In 2011, Shah turned what could have been another moment of vulnerability into a commitment to helping the less fortunate. After a “difficult week” during which his son Nikhil struggled to keep down solid food and ultimately ended up in the hospital, Shah and his wife consulted with a battery of physicians and psychologists in Dubai and London to figure out just what was the matter.
Soon enough, they knew: Nikhil was displaying the telltale signs of autism. Back in Dubai, the family visited the government-run Dubai Autism Centre, which was very nearly overwhelmed by demand from local families, many of whom couldn’t afford to pay for behavioural therapy on their own.
Shah realised the extent of the need and saw an opportunity to make a difference. The center had an immediate, acute need for new vehicles to transport children and parents from far-flung parts of the city-state, so Shah donated two new minibuses. This was his first real taste of direct, local philanthropy—and he loved it.
The experience got Shah thinking seriously about how to share his material success with his community, including poor and middle-class families without the resources to support children with autism spectrum disorders.

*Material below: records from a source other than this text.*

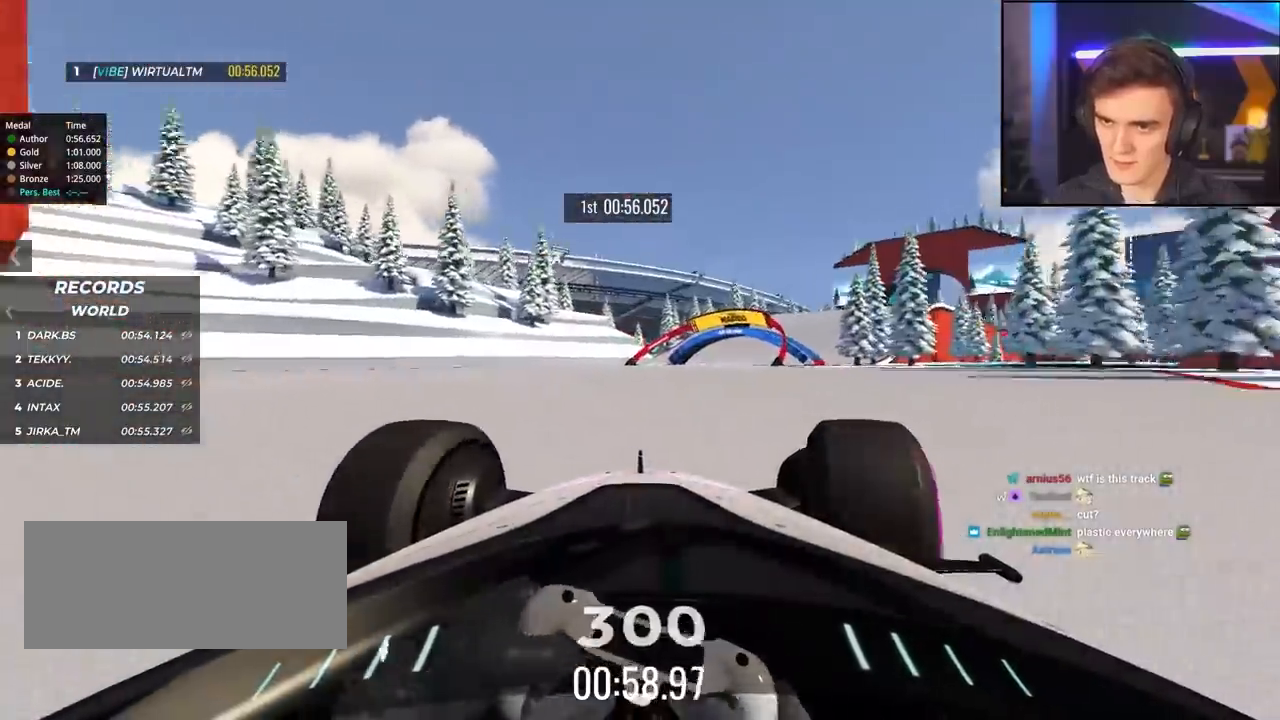
{"keys": ["up"], "events": [[150, "right", "up"], [300, "right", "down"], [484, "right", "up"]]}
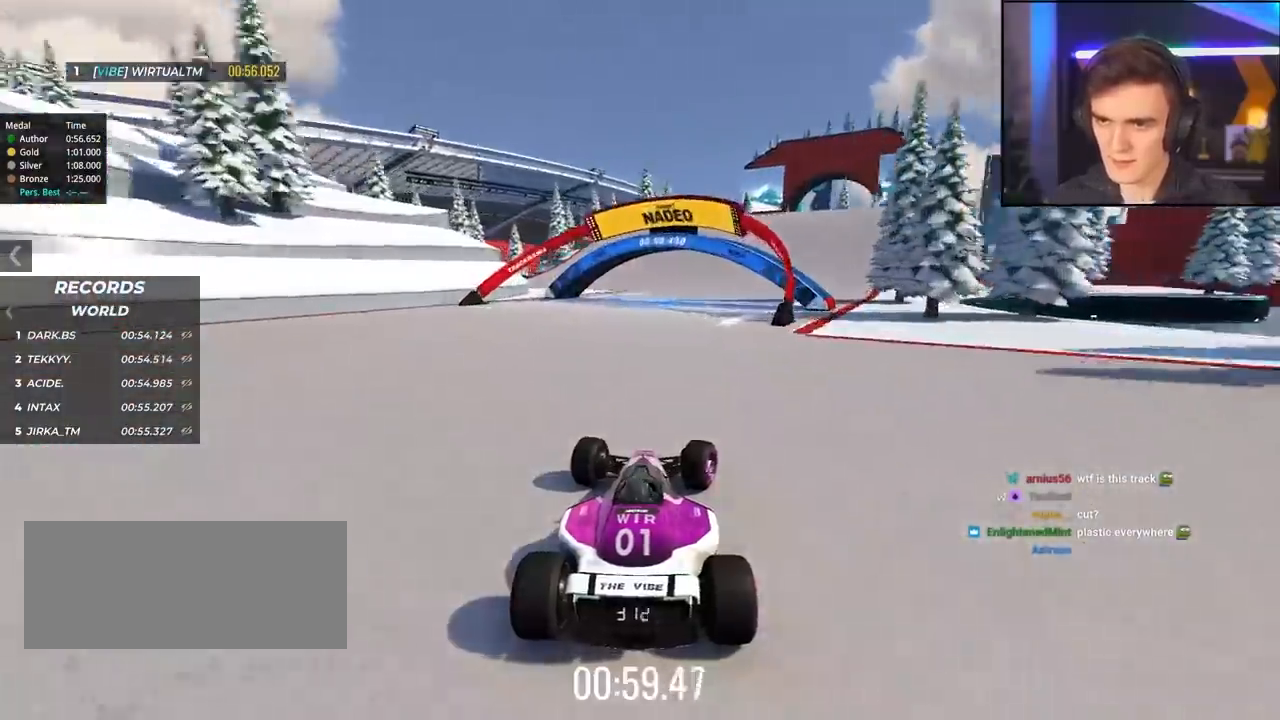
{"keys": ["right", "up"], "events": [[117, "right", "down"], [317, "right", "up"], [450, "right", "down"]]}
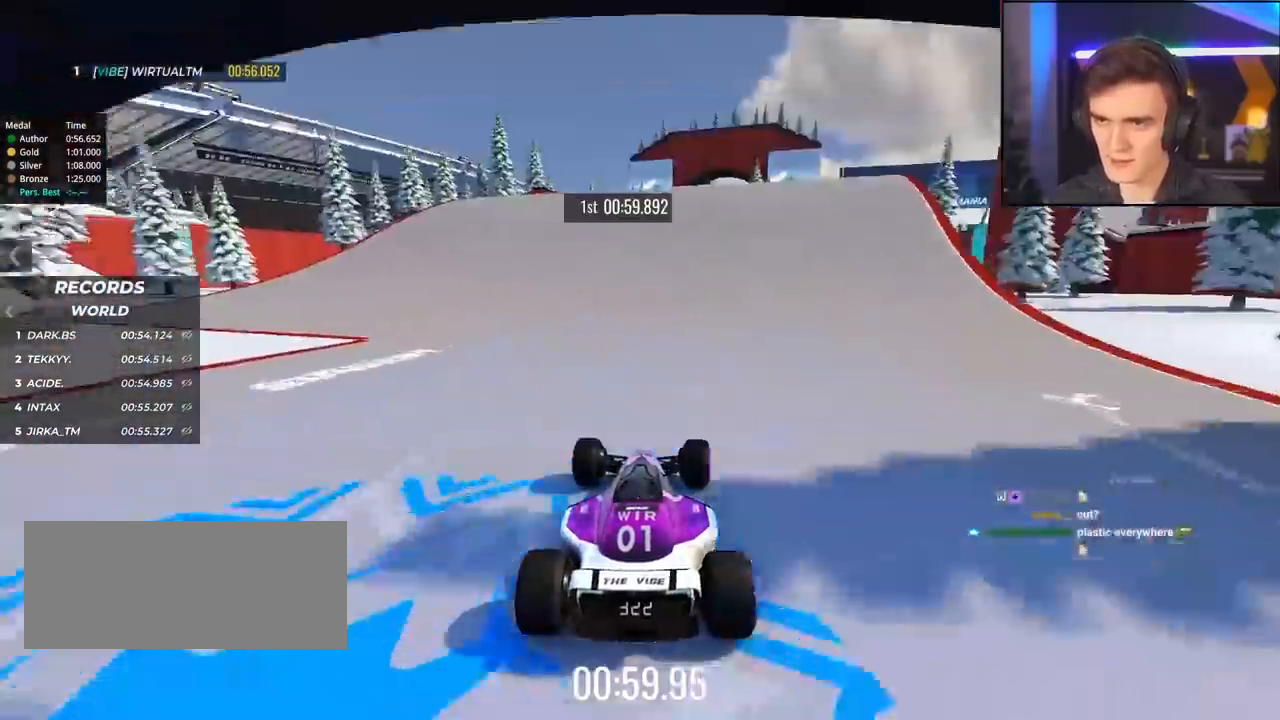
{"keys": ["up"], "events": [[184, "right", "up"], [334, "left", "down"], [367, "left", "up"]]}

For more than a decade, he’d been sending regular donations to well-vetted Indian charities to help lift impoverished children out of poverty in the world’s largest democracy. But his personal investment in the endeavour was limited: He worked through intermediaries and didn’t spend much time on the ground in the communities he supported.
“I’ve long believed it my duty to give generously to my community and to the causes I care about in the wider world,” says Shah, “but I’d never really discussed intentional philanthropy with my family until Nikhil’s diagnosis.”
Shah resolved to leverage the connections he’d built over the course of his financial career to support autism research, which he believed to be underfunded and scattershot. He joined the board of the Autism Research Trust, well-known for its funding of autism research. But Shah believed he could do more. His well-heeled colleagues and acquaintances could be persuaded to throw their financial support (not to mention their own personal networks) behind the autism research, he reasoned, were they simply given a tangible target—an engaging “hook”—for their philanthropy.
During a chance meeting with legendary hip-hop artist Snoop Dogg, Shah found his hook: a star-studded concert series that funneled its proceeds to autism research. In 2014, Autism Rocks was born, and the dream had become a reality. With Prince as the headliner, the charity’s first event was a smashing success that raised hundreds of thousands of pounds from some 600 philanthropic Londoners. The rest, as they say, is history.
As Autism Rocks grows, Shah is getting used to setting—and clearing—high bars for his charitable activities. He’s currently overseeing the construction of the Autism Rocks Support Centre, a full-spectrum resource for Dubai families facing autism-related challenges. According to Shah, the Support Centre will fill a crucial and largely unmet need in the emirate.
“The Autism Rocks Support Centre is a much-needed facility in the UAE,” says Shah. “Autism is not recognised for insurance-funded care here, which presents substantial challenges for families with limited resources.”
Shah is also deeply involved in the continued development of the Autism Rocks Arena. Launched in 2016 with the help of pop superstar Nicki Minaj, the arena is a purpose-built temporary venue with seating space for 21,000. Though it’s merely a placeholder for the permanent arena, which is set to open its doors in 2018, the temporary space has a full concert schedule—proof positive that Shah’s passion for autism research (and good old-fashioned rock ’n’ roll) is infectious.